From the School Archives

Shirley's first Gymnasium and Cadet Battalion

Shirley’s first Gymnasium

When Shirley BHS was opened in 1957 there was no gymnasium and the School Assembly Hall was used for Physical Education. Unfortunately the beautiful mahogany and oak parquet floor suffered, despite teachers’ vigilance during wet weather PE sessions. Following the building of the swimming pool, the next major task for the PTA was to provide a well-equipped gym which would also benefit the Shirley community. The target was 8000 pounds, to be assisted by a government subsidy, and in November 1958 a school fair initiated serious fund-raising.

Built in two stages, the 1200 square-foot gymnasium rose to twenty feet at the centre pitch of the roof, enabling badminton and indoor basketball to be launched as indoor sports.

Stage Two saw changing rooms, showers, a kitchen instructor’s office and storeroom, bringing the total cost to 14,000 pounds. This had been a huge community effort and involved hundreds of hours of voluntary labour.

Officially opened in Term 3, 1961, by Mrs Cole, wife of the Works Committee chairman, with speeches by Board of Governors chairman, Mrs Lillian Hartley, and PTA President D.L.Drummond, the ‘Hartley Gym’ went into immediate use.

It soon came under considerable pressure, being booked from early morning to late evening. Two boys’ classes often used it simultaneously and, by 1964 with a school roll of over 750, a second gymnasium was an urgent requirement. Unfortunately the government was unwilling to offer a subsidy when it had to equip other schools with their first gymnasia and it would be a further two decades before the ‘Sports Hall’ could become a reality.

Cadet Battalion

Shirley BHS had its own cadet battalion in the late 1950s and early 1960s. The New Zealand Army supported the School Cadet Scheme with uniforms, weapons and professional training from Regular Force or Territorial Force personnel. Teachers and selected school students were encouraged to join NCO and Officer training courses at Burnham Camp in the school holidays.

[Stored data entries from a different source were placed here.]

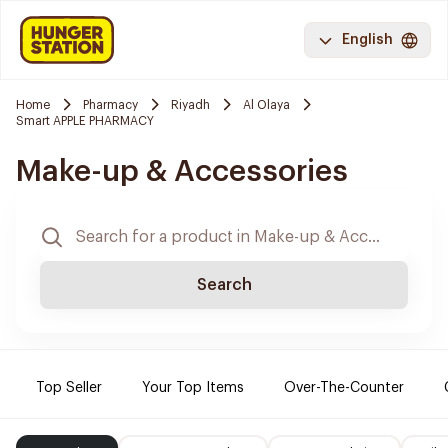
English
Home
Pharmacy
Riyadh
Al Olaya
Smart APPLE PHARMACY
Make-up & Accessories
Search
Top Seller
Your Top Items
Over-The-Counter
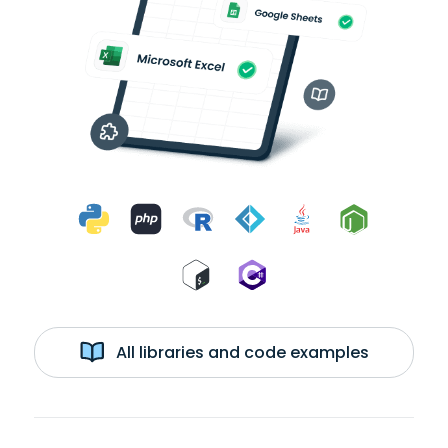
All libraries and code examples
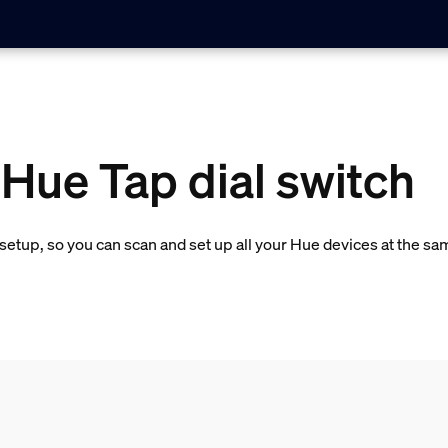
 Hue Tap dial switch
etup, so you can scan and set up all your Hue devices at the sa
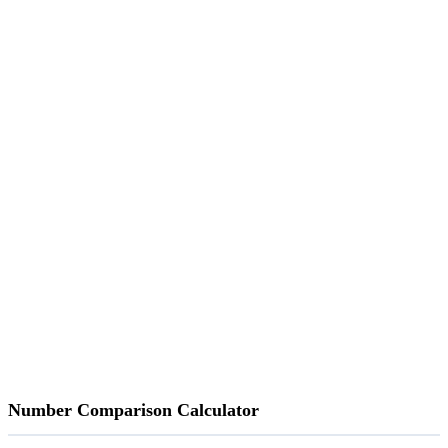
Number Comparison Calculator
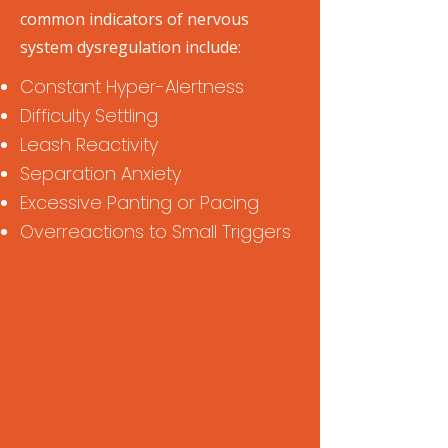
common indicators of nervous
system dysregulation include:
Constant Hyper-Alertness
Difficulty Settling
Leash Reactivity
Separation Anxiety
Excessive Panting or Pacing
Overreactions to Small Triggers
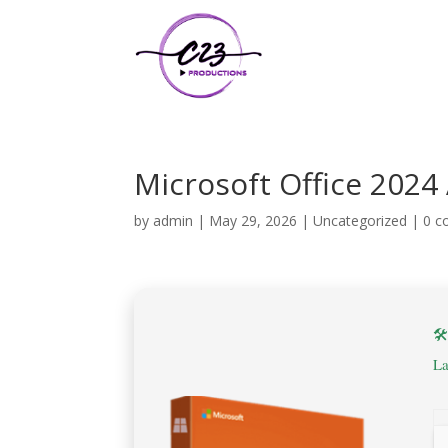
Microsoft Office 2024
by
admin
|
May 29, 2026
|
Uncategorized
|
0 

La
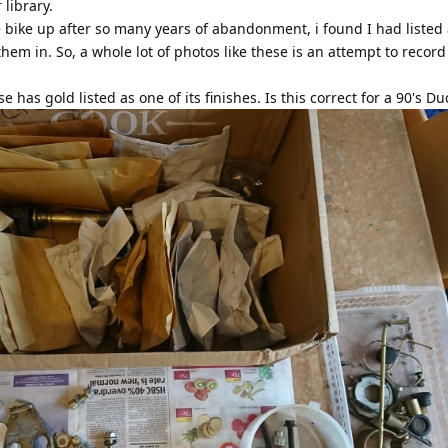
library.
 bike up after so many years of abandonment, i found I had listed 
hem in. So, a whole lot of photos like these is an attempt to recor
has gold listed as one of its finishes. Is this correct for a 90's Du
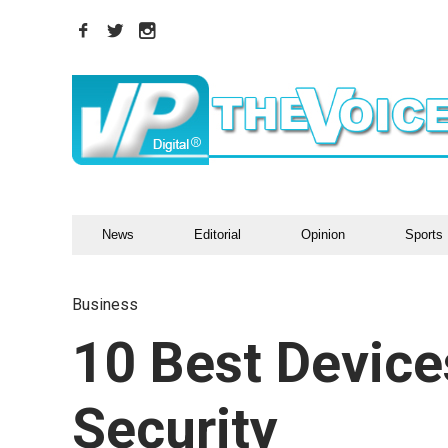
News
Editorial
Opinion
Sports
Business
10 Best Devic
Security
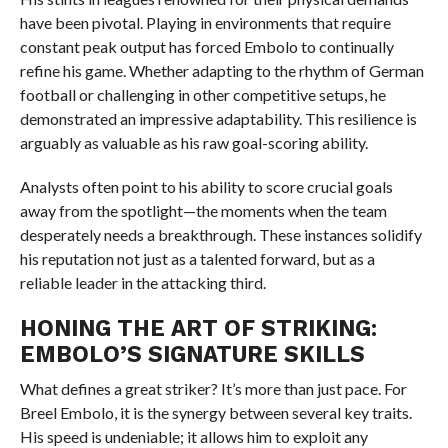
have been pivotal. Playing in environments that require
constant peak output has forced Embolo to continually
refine his game. Whether adapting to the rhythm of German
football or challenging in other competitive setups, he
demonstrated an impressive adaptability. This resilience is
arguably as valuable as his raw goal-scoring ability.
Analysts often point to his ability to score crucial goals
away from the spotlight—the moments when the team
desperately needs a breakthrough. These instances solidify
his reputation not just as a talented forward, but as a
reliable leader in the attacking third.
HONING THE ART OF STRIKING:
EMBOLO’S SIGNATURE SKILLS
What defines a great striker? It’s more than just pace. For
Breel Embolo, it is the synergy between several key traits.
His speed is undeniable; it allows him to exploit any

Led by History teacher and Commanding Officer Major Norman Morris, the Cadet Unit was fully established on 17 February 1957 when 154 boys received their ‘sandpaper suits’. These were battledress blouses [jackets] with the distinctive blue and gold Shirley BHS shoulder flash.

There were generally two sizes of uniform – too large or two small. Old Boys recall that by wearing PE shorts under the heavy serge, near knee-length trousers, they could avoid painful chafing on the inner thighs. Drilling under a hot sun with the top button of the jacket done up, and the forage cap placed at the correct angle on the head, could be irksome and yet some boys found the military life enjoyable. One highlight for the small Air Training Corps squad was a visit to the radar and radio sections at RNZAF Wigram.

‘Square-bashing’ drills and parades, plus weapons training with old SMLE .303 rifles for an hour on Tuesday afternoons produced some 38 boys who were to become the Guard of Honour at the School’s Official Opening Ceremony in November 1957.

Although Shirley had no direct connection with Gallipoli in 1915, several staff members had been in the Armed Services in World War II, including gunner Charles Gallagher, the School’s first Headmaster. Shirley’s first Anzac Day service was held on 24 April 1957 when Duncan Rogers played the ‘Last Post and Reveille’.